Quelles mesures de prévention ?

 

Les mesures de prévention doivent porter sur le fond et sur la forme.

Sur le fond, et comme cela a déjà été précisé, il ne faut pas considérer que tout ce qui est mis en ligne est présumé exact et de qualité. Le futur professionnel doit savoir conserver un regard critique sur l’information publiée qui peut être incomplète, inexacte ou périmée.
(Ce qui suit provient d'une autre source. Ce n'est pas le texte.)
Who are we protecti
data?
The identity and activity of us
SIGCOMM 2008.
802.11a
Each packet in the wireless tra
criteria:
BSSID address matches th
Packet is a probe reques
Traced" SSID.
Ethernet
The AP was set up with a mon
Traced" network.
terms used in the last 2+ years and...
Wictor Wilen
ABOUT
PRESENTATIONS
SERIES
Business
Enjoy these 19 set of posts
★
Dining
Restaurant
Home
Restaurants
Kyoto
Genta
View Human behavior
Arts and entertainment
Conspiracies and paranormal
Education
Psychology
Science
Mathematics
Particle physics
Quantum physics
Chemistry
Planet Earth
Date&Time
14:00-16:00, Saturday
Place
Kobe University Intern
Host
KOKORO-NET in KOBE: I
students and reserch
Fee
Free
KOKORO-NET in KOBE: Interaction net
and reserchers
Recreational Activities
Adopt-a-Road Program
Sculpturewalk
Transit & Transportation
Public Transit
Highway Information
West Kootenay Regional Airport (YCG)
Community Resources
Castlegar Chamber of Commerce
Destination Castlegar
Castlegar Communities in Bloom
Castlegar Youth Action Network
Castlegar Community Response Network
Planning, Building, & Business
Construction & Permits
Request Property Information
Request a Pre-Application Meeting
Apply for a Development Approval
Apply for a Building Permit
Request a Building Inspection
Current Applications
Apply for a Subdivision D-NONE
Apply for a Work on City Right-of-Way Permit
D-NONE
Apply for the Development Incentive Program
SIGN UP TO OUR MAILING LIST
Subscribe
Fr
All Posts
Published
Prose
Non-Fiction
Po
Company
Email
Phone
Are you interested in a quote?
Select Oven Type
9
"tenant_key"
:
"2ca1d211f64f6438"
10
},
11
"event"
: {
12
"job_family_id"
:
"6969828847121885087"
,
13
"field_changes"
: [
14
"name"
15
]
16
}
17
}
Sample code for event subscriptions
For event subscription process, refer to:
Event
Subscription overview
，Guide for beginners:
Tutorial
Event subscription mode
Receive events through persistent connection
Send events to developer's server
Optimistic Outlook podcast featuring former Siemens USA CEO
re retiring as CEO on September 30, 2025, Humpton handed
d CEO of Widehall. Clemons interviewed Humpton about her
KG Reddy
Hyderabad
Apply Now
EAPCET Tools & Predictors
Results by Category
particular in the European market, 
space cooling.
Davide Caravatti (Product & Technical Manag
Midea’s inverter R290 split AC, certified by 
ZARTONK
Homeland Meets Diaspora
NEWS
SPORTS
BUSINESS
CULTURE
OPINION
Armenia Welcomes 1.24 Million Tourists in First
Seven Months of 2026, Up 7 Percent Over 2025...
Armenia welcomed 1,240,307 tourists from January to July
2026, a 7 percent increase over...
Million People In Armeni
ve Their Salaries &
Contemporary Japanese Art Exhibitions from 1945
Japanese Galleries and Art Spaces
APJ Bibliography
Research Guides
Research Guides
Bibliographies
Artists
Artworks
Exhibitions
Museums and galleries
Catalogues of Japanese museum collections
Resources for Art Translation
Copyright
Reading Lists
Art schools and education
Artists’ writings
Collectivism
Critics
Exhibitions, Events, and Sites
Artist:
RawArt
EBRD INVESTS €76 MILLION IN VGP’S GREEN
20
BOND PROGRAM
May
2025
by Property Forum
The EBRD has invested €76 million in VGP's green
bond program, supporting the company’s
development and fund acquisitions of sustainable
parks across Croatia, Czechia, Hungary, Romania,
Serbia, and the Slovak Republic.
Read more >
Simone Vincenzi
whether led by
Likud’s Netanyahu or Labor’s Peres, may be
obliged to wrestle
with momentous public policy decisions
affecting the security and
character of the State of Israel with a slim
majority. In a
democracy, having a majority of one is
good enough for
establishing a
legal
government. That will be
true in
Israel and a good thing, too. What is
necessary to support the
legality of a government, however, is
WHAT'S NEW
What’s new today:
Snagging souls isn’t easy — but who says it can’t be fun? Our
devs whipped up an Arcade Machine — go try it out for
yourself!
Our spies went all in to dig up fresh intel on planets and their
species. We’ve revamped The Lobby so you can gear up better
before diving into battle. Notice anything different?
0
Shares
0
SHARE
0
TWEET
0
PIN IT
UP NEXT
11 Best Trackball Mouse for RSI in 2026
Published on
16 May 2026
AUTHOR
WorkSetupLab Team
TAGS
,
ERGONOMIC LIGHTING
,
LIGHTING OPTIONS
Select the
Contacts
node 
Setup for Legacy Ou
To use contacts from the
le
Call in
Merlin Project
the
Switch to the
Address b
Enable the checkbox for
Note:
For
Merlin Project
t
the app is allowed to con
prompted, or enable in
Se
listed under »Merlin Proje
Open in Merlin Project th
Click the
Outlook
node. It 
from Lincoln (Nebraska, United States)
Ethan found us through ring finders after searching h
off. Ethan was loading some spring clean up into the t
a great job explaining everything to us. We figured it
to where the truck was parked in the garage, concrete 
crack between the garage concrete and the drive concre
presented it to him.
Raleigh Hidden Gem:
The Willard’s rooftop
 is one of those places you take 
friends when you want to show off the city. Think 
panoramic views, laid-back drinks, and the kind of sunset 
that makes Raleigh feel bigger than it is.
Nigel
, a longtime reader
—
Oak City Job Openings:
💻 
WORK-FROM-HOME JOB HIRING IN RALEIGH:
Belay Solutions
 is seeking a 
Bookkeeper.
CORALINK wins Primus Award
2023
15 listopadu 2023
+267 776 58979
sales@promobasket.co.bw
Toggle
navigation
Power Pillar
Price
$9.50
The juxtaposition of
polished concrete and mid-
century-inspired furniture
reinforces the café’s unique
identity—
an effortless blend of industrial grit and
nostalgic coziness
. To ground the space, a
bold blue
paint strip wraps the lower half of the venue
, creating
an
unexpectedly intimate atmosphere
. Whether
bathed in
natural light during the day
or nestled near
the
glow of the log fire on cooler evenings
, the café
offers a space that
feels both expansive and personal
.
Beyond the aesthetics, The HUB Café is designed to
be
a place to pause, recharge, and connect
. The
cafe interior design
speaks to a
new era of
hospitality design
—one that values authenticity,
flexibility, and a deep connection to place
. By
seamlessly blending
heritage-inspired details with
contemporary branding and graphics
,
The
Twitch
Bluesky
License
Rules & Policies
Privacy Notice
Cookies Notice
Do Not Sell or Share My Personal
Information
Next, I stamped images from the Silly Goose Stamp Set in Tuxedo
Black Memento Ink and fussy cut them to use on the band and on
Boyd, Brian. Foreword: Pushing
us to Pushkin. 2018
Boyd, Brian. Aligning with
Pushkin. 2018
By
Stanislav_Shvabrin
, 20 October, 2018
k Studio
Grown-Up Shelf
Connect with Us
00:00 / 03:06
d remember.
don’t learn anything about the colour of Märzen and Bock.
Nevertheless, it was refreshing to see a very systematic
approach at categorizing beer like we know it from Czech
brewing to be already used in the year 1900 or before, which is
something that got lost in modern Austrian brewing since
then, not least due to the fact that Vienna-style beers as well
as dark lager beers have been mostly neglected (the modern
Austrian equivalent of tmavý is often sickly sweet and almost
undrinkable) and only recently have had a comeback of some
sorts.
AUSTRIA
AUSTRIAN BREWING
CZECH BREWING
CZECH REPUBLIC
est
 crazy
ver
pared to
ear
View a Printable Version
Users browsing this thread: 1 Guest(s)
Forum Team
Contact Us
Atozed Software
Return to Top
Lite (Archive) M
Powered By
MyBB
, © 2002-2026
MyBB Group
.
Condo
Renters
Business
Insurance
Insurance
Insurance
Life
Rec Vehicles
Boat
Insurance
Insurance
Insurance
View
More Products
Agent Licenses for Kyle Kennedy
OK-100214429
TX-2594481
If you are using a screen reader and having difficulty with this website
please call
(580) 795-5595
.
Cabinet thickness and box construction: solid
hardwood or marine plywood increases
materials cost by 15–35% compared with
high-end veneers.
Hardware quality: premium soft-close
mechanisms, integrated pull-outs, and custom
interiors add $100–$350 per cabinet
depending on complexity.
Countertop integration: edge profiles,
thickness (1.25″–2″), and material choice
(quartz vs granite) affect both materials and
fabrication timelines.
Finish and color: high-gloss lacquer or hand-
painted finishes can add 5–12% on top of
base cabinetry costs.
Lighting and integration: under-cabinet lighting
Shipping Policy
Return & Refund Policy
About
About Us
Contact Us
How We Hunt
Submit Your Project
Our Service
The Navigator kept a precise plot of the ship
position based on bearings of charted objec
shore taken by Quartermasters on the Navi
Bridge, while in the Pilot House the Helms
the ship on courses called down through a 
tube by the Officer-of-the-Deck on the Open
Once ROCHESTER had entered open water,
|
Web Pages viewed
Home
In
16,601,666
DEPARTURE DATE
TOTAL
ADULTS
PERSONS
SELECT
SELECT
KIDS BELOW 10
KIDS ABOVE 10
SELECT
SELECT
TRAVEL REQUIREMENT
Sur la forme, il faut respecter les règles du jeu et attribuer loyalement à leur auteur les passages qui leur sont empruntés et cela même s’il s’agit d’un extrait d’une circulaire ou d’une instruction administrative. Dans le corps du mémoire, il y a donc lieu de procéder aux renvois en notes de bas de page, à chaque fois que cela est nécessaire en citant les références conformément aux prescriptions qui sont données dans la note du jury aux candidats. En particulier sur les sites internet, il faut citer l’adresse de la page et la date de la dernière consultation. En fin de mémoire, la bibliographie, elle aussi présentée de manière structurée et conformément aux instructions données dans la note du jury, doit permettre de lister les sources à partir desquelles le mémoire a été rédigé.  

 Les règles de déontologie applicables au professionnel appellent de sa part un comportement irréprochable. C’est le même comportement qui est attendu des candidats qui soutiennent leur mémoire d’expertise comptable.